The first step should be to speak with the AA about the problem. You do have a relationship with her, right Dave? If not, you absolutely should. Use the peer feedback model and just ask her to not tape.

And going back to your original problem - your concern about taping the meetings and information leaking to the union isn't based in taping. It is in the leaking, which could just as easily happen with good meeting minutes as with a tape. Taping isn't your core problem there and not taping isn't going to fix it.

Brian

jhack's picture

When you tape company meetings, here's what happens:

http://www.foxnews.com/story/0,2933,351233,00.html

John

AManagerTool's picture

My point exactly.

HMac's picture

Dave - I've been watching the thread and holding back comment because I'd just be repeating a lot of the good suggestions you're already getting.

And as much as I agree with the comments, it's worth being a bit of a "devil's advocate" here:

Regardless of what you're going to DO (peer feedback to the AA, feedback to the boss), are you sure [i][b]why[/b][/i] this is an issue for you? And I couldn't tell from your intitial post just how much of it is an issue for you, and much of an issue it is [i]for others [/i]in the the meeting.

The AA said the reason for recording the meetings is to be able to take better notes. Is there a reason to question her motivation? Is there a history of behavior that gives reasons to doubt her? And if you push back hard against taping the meetings, are you prepared to send signals like "what happens in these meetings shouldn't be recorded" and "we don't trust the AA with a tape recorder."?

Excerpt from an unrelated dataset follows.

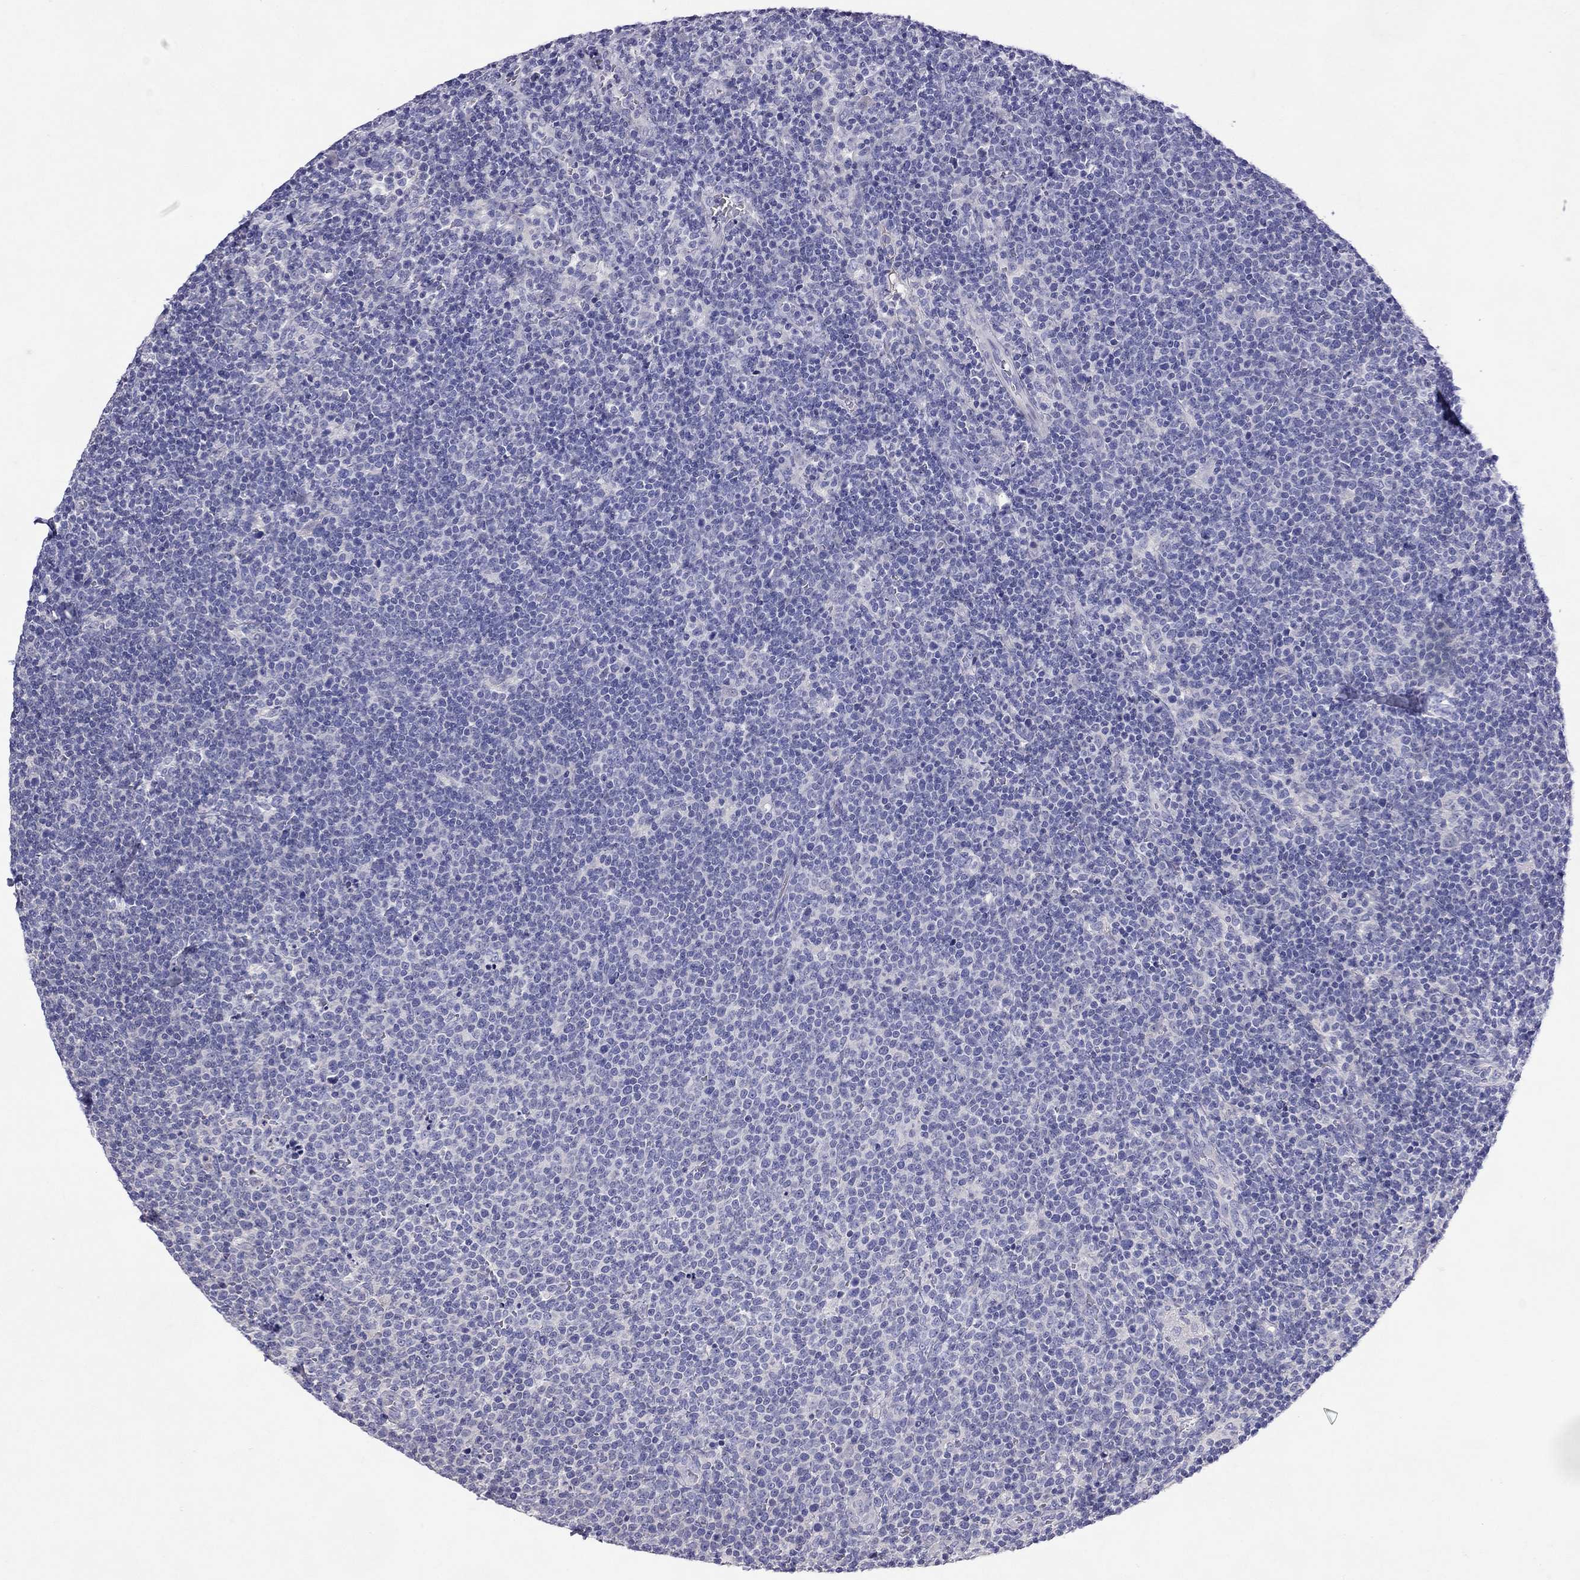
{"staining": {"intensity": "negative", "quantity": "none", "location": "none"}, "tissue": "lymphoma", "cell_type": "Tumor cells", "image_type": "cancer", "snomed": [{"axis": "morphology", "description": "Malignant lymphoma, non-Hodgkin's type, High grade"}, {"axis": "topography", "description": "Lymph node"}], "caption": "Immunohistochemistry (IHC) of malignant lymphoma, non-Hodgkin's type (high-grade) exhibits no expression in tumor cells.", "gene": "GNAT3", "patient": {"sex": "male", "age": 61}}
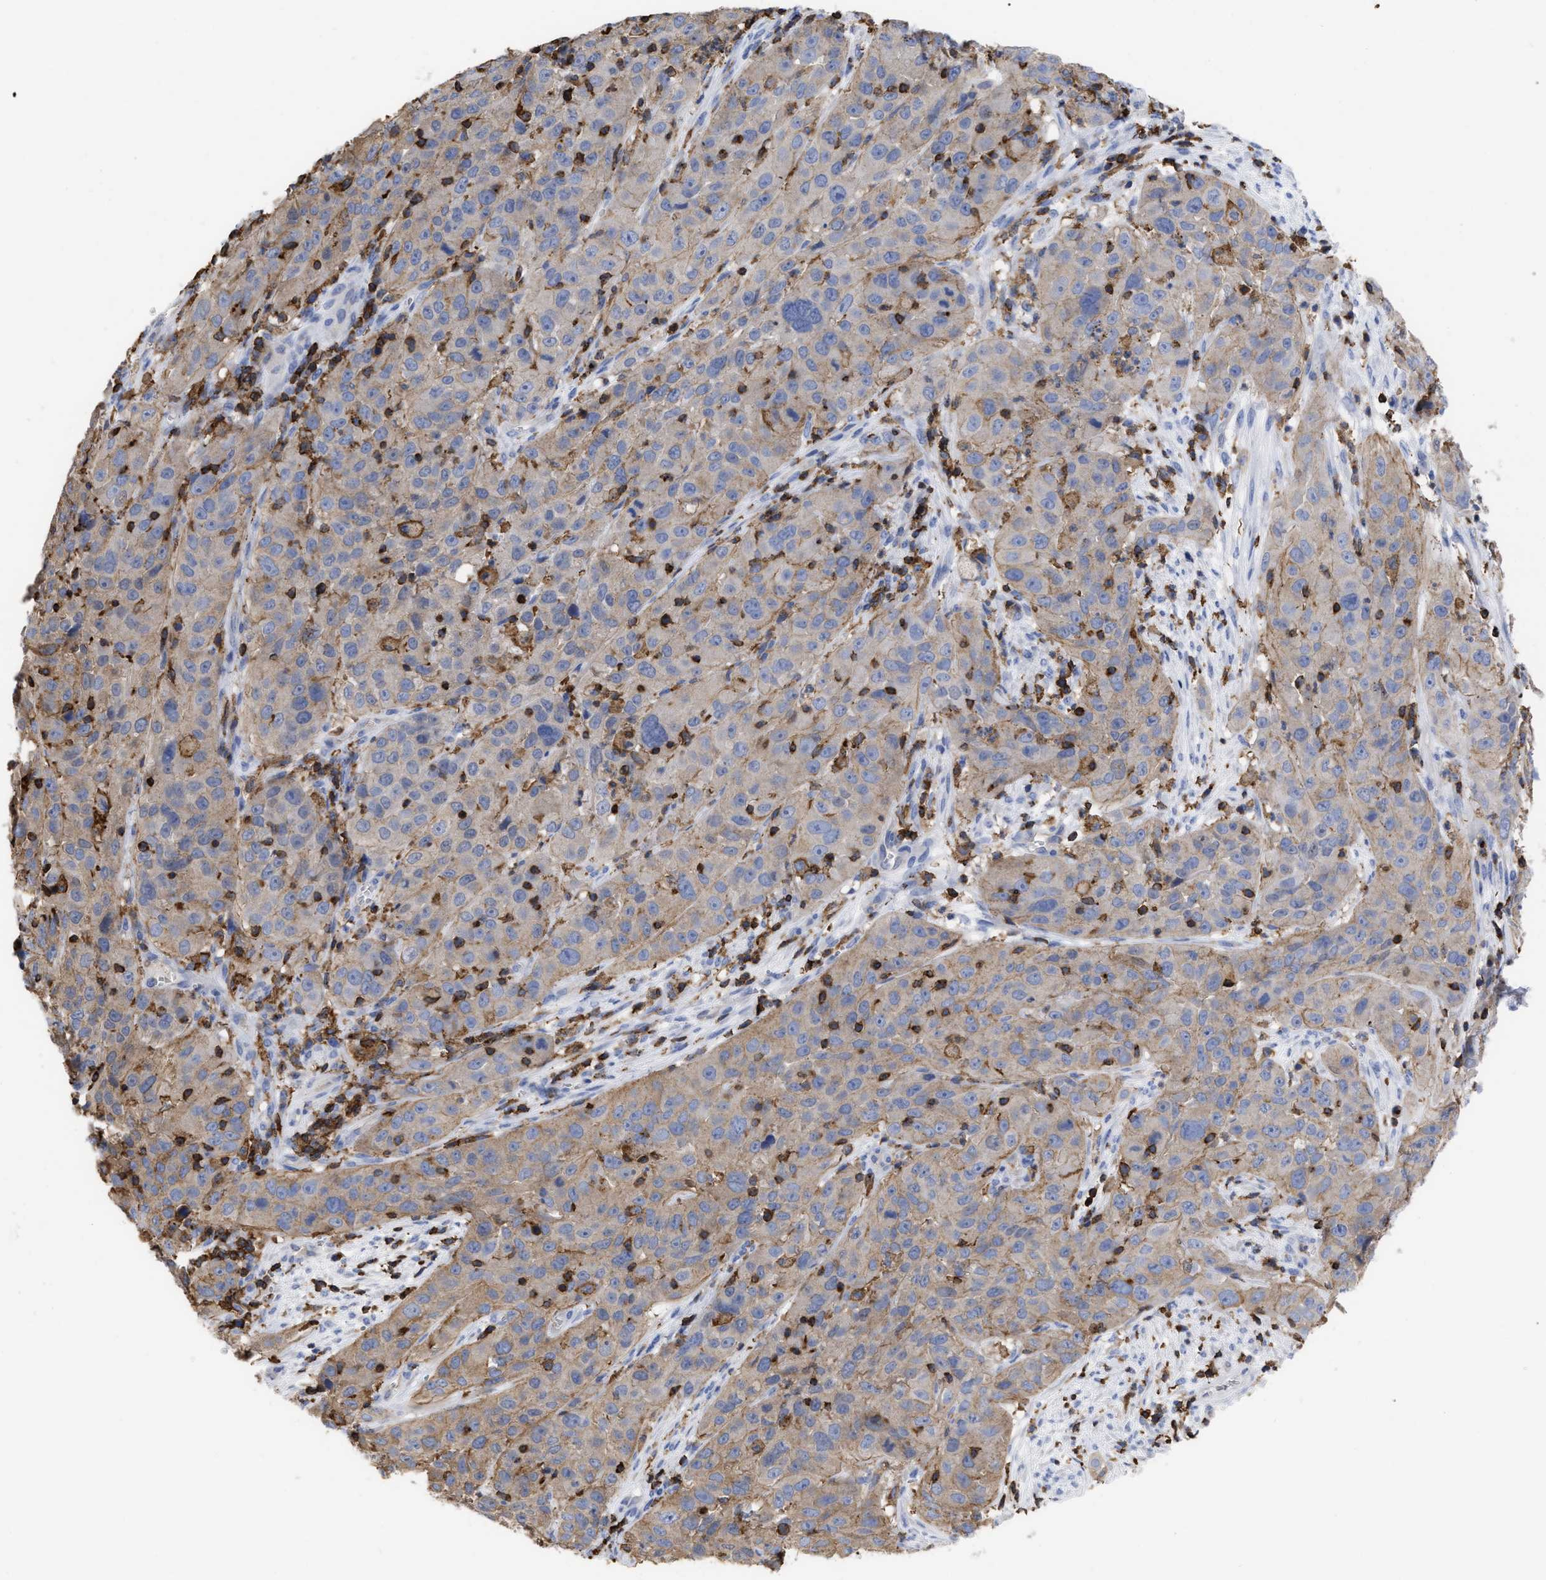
{"staining": {"intensity": "weak", "quantity": ">75%", "location": "cytoplasmic/membranous"}, "tissue": "cervical cancer", "cell_type": "Tumor cells", "image_type": "cancer", "snomed": [{"axis": "morphology", "description": "Squamous cell carcinoma, NOS"}, {"axis": "topography", "description": "Cervix"}], "caption": "Cervical cancer (squamous cell carcinoma) tissue displays weak cytoplasmic/membranous positivity in approximately >75% of tumor cells, visualized by immunohistochemistry.", "gene": "HCLS1", "patient": {"sex": "female", "age": 32}}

Hell - I'm not in favor of taping staff meetings. And I think it's great that you should speak up/speak out. I'm just suggesting you be really clear about why it's a concern, and what the consequences might be. Then by all means, act.

Tool - your post reminds me of a great old quote I've carried around for years. In your industry you might find it useful:

"Of course I'm paranoid. You'd be paranoid too, if you had so many people constantly plotting against you." - Dan Greenburg

-Hugh

AManagerTool's picture

Hugh,

You going to the NY Conference?

We should get together. I like you....lol.